STEVE INSKEEP, HOST:
Next, we reveal another of the secrets of Syria's fallen president. We've heard of mass graves, basement prisons, steps in a room leading down to pools of something said to be acid. And now we visit a Captagon factory. Captagon is an addictive amphetamine banned in the United States, which President Bashar al-Assad's family manufactured and sold across the Middle East. Here's NPR's Hadeel Al-Shalchi.
HADEEL AL-SHALCHI, BYLINE: A sprawling luxury villa sits on top of a hill overlooking the Damascus countryside.
Walking up the driveway, there's a white streak of powder that just goes right to the entrance. The ground is very sticky. It smells a bit like tar.
A battered pickup truck with antiaircraft guns is parked just at the top of the driveway.
ABU BAKR AL-TARTOUSI: (Speaking Arabic).
AL-SHALCHI: Twenty-nine-year-old Abu Bakr al-Tartousi leads the team of rebels guarding the house. After Assad fell and he and the other rebels took over this neighborhood, longtime residents came up to them.
AL-TARTOUSI: (Speaking Arabic).
AL-SHALCHI: "They always felt something was suspicious about this place," Tartousi says.
AL-TARTOUSI: (Speaking Arabic).
AL-SHALCHI: Tartousi is dressed in fatigues, a backwards baseball cap, an assault rifle across his body. He's standing in the middle of the living room of the villa. There are marble floors and two massive low-hanging crystal chandeliers. It stinks of chemicals. Stacked against a wall are drums of liquid. The label says they're manufactured in India.

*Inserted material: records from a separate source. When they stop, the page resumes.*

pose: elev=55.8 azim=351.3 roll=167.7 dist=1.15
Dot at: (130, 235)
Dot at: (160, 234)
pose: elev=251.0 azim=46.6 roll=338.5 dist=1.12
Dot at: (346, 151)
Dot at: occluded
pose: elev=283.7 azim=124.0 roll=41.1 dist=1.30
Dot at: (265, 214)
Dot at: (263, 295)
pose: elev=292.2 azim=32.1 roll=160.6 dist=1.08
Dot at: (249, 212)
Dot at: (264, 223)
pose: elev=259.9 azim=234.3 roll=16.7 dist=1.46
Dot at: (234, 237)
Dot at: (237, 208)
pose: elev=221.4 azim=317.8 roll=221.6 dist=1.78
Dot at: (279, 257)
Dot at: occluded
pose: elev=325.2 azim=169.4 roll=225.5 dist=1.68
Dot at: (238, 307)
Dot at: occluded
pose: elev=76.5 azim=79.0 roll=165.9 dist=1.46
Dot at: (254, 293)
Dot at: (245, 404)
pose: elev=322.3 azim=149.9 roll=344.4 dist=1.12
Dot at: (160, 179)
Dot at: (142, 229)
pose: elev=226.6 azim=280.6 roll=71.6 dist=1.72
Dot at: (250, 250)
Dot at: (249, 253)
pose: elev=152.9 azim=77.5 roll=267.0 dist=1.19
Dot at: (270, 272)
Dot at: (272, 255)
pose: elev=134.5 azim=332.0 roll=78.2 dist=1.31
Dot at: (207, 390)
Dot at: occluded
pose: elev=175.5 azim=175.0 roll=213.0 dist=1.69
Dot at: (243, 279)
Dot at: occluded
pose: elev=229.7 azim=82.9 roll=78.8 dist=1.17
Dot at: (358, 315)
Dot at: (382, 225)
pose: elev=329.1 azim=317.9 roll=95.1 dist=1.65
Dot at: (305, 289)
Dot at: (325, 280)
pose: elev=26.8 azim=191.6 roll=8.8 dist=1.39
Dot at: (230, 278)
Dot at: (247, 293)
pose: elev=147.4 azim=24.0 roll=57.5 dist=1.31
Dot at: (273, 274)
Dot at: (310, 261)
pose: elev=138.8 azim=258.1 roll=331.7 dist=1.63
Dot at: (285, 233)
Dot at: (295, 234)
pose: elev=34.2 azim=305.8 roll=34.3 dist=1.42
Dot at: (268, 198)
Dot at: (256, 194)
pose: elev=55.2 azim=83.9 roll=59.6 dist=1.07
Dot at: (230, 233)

AL-TARTOUSI: (Speaking Arabic).
AL-SHALCHI: White powder falls like flour from sacks also piled high. Tartousi points to the heavy-duty machinery in the room, all used, he says, to make this highly addictive drug called Captagon. Germans created it in the '60s, and it was supposed to treat attention deficit disorder and narcolepsy. It gives you a rush of energy. Tartousi walks into a dusty kitchen full of machinery and clutter. It looks like a kitchen found at the back of a restaurant - big metal sinks and a space fit for an industrial-sized stove.
AL-TARTOUSI: (Speaking Arabic).
AL-SHALCHI: "This was the lab," he says.
AL-TARTOUSI: (Speaking Arabic).
AL-SHALCHI: Syria had always made and distributed Captagon to wealthy countries like Saudi Arabia and the United Arab Emirates. It was a party drug. Then, in 2011, the civil war broke out, and President Bashar al-Assad was desperate for money. So his family took over the production and trafficking of the drug. Captagon sales surpassed the sale of legal products in Syria. It made the Assad family $2.4 billion a year, according to analysts.
Walking down the hallway and the ground is just littered with these small pellets that the rebels told me hid the small pills, the Captagon pills.
AL-TARTOUSI: (Speaking Arabic).
AL-SHALCHI: "In this room is the last step of the process," says Tartousi.
AL-TARTOUSI: (Speaking Arabic).
AL-SHALCHI: "A machine pressurizes the powder and pushes out the pills," he says. Tartousi grabs a pile of these pellets in his hands and smashes one open.
(SOUNDBITE OF HAMMERING)
AL-SHALCHI: "Just open it like this, and the pills pop out," Tartousi says, presenting a small pinkish tablet in the palm of his hand.
AL-TARTOUSI: (Speaking Arabic).
AL-SHALCHI: "The regime created a corrupt nation," Tartousi says. But the rebels, including Abu Mohamed al-Suri, who mans the gate of the villa, want to change that.
ABU MOHAMED AL-SURI: (Speaking Arabic).
AL-SHALCHI: He says they want to replace the illicit drug trade with companies, institutions, construction and merchants. To get there, the rebels are following instructions from the Ministry of Health to destroy the drugs. They set them on fire in the driveway, making the ground sticky.
AL-TARTOUSI: (Speaking Arabic).
AL-SHALCHI: "Our first wish came true, and that's the fall of Assad," says Tartousi. Now comes the challenge of eliminating remnants of one of Assad's most lucrative lifelines.